- EXERCISE INSTRUCTIONS
(1) List the contraindications to stockings that the text on compression therapy for SVT names, other than the ankle pressure and ABPI limits.
(2) Continue the text on compression therapy and other care for SVT from where it stops.

Compression therapy has not been shown to prevent SVT extension or thromboembolic complications.

Compression stockings are usually prescribed for 10-14 days. They are put on in the morning before getting up and removed in the evening when going to bed.

Limitations and contraindications

The major limitations to compression therapy are usually poor patient compliance and, in the elderly, difficulty in applying.

An important contraindication to compression therapy includes a systolic arterial pressure at the ankle <80 mmHg or an ankle-brachial pressure index (ABPI) <0.8. An ABPI of 0.5 to 0.8 indicates that arterial disease may be present and that compression may further compromise arterial blood supply.

Other contraindications to the use of stockings include acute dermatitis, open wounds, and phlegmasia cerulea dolens. Caution is advised in patients with diabetes, neuropathy, skin sensitivities or allergies, and signs of infection.

Local ice/heat and leg elevation

Although there is no evidence for its therapeutic efficacy, local heat application and leg elevation can be used as an ancillary treatment for SVT. Ice may be used instead of heat initially to decrease inflammation.

Patients should be encouraged to ambulate and to elevate the affected leg when resting. These strategies have not been shown to prevent thromboembolic complications, but they are reasonable to recommend to all patients for symptom relief.

- GIVEN DATA
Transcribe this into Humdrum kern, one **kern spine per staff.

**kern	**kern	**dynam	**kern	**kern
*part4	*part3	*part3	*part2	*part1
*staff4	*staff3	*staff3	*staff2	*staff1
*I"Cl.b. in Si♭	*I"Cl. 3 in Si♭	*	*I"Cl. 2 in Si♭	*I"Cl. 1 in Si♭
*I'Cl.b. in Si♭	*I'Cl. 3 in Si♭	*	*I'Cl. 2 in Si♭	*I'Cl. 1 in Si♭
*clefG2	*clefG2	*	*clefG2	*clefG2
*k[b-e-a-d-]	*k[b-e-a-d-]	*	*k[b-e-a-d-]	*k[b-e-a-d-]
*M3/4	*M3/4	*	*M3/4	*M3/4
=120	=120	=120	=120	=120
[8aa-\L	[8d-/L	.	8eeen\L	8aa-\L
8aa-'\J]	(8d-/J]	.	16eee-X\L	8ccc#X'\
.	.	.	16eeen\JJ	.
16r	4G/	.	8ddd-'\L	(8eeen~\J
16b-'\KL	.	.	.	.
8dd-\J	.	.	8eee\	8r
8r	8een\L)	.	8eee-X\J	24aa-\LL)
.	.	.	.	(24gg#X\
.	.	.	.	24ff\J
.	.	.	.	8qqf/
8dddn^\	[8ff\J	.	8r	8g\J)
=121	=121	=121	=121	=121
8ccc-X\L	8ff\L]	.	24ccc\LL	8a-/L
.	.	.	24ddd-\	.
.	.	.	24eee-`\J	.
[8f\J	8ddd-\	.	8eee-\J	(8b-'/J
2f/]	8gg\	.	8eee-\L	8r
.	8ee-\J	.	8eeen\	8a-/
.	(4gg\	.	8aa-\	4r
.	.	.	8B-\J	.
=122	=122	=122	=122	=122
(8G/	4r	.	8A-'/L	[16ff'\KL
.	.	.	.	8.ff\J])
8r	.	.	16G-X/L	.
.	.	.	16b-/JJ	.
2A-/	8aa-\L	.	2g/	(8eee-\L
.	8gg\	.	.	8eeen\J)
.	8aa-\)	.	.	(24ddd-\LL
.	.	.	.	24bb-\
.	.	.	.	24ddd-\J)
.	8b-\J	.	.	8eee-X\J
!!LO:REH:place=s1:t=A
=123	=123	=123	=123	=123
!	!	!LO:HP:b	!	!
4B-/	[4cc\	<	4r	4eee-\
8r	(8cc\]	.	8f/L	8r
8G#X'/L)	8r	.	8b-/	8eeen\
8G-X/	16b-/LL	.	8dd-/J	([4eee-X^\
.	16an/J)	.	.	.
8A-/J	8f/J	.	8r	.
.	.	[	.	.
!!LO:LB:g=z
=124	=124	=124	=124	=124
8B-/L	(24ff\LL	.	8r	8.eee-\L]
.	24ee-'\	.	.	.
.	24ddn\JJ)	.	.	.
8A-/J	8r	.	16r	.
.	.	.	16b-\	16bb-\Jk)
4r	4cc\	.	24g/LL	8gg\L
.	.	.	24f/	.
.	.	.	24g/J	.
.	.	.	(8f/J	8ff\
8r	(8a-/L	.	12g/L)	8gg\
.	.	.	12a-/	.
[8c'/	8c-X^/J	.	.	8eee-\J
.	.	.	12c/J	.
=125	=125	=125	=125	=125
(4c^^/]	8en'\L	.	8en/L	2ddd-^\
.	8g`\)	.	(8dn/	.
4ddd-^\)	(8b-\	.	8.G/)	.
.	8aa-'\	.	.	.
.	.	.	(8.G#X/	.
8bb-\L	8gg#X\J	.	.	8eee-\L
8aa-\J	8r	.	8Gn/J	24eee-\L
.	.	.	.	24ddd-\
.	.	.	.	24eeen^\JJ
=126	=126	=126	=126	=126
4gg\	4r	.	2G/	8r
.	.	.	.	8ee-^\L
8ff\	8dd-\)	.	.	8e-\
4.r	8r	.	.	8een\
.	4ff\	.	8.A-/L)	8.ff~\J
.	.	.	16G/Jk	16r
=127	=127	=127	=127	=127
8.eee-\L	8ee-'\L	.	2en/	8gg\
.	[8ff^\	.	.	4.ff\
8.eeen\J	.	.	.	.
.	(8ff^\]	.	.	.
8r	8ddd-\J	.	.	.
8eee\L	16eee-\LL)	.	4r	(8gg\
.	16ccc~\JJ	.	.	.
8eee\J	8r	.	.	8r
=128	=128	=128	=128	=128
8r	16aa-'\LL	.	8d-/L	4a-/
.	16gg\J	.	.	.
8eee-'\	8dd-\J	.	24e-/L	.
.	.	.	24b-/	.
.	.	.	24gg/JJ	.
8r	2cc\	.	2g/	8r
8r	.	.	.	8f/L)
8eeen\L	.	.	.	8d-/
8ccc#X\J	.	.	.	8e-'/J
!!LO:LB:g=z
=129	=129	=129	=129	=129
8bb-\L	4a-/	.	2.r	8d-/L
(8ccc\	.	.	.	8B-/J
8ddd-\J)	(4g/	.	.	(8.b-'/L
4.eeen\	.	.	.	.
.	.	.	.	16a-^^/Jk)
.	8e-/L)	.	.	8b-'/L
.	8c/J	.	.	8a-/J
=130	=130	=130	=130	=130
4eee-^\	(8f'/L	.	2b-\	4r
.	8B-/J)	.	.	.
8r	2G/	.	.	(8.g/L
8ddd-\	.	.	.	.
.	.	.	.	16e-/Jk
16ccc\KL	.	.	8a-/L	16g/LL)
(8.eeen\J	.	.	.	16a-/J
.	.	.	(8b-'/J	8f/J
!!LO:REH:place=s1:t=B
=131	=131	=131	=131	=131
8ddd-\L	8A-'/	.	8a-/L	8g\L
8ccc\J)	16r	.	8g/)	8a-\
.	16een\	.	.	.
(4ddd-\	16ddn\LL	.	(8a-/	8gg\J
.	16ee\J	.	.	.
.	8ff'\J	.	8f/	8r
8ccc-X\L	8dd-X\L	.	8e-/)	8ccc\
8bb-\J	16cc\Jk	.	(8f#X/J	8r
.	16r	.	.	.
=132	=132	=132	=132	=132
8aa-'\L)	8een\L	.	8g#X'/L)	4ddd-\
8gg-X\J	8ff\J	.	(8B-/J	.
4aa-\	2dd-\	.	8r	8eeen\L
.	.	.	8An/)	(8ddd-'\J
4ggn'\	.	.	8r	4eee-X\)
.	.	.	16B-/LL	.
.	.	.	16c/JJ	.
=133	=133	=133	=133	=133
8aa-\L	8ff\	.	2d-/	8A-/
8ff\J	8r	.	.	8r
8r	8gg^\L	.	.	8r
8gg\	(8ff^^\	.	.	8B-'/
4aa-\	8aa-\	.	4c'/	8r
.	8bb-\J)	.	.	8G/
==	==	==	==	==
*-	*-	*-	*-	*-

- ANSWERS TO THIS EXERCISE
(1) Acute dermatitis, open wounds, and phlegmasia cerulea dolens.

(2)
Varicose vein surgery

After the acute treatment of SVT of an incompetent saphenous vein with associated varicose veins or, and in the case of repeated episodes, consider referral for a varicose vein procedure, such as endovenous thermal or chemical ablation. In patients with associated saphenous vein insufficiency, treatment of the refluxing axial superficial vein serves to prevent recurrence of SVT.[61]​ The workup would include a venous insufficiency ultrasound to evaluate the deep and superficial veins for evidence of reflux once the patient is out of the prothrombotic period.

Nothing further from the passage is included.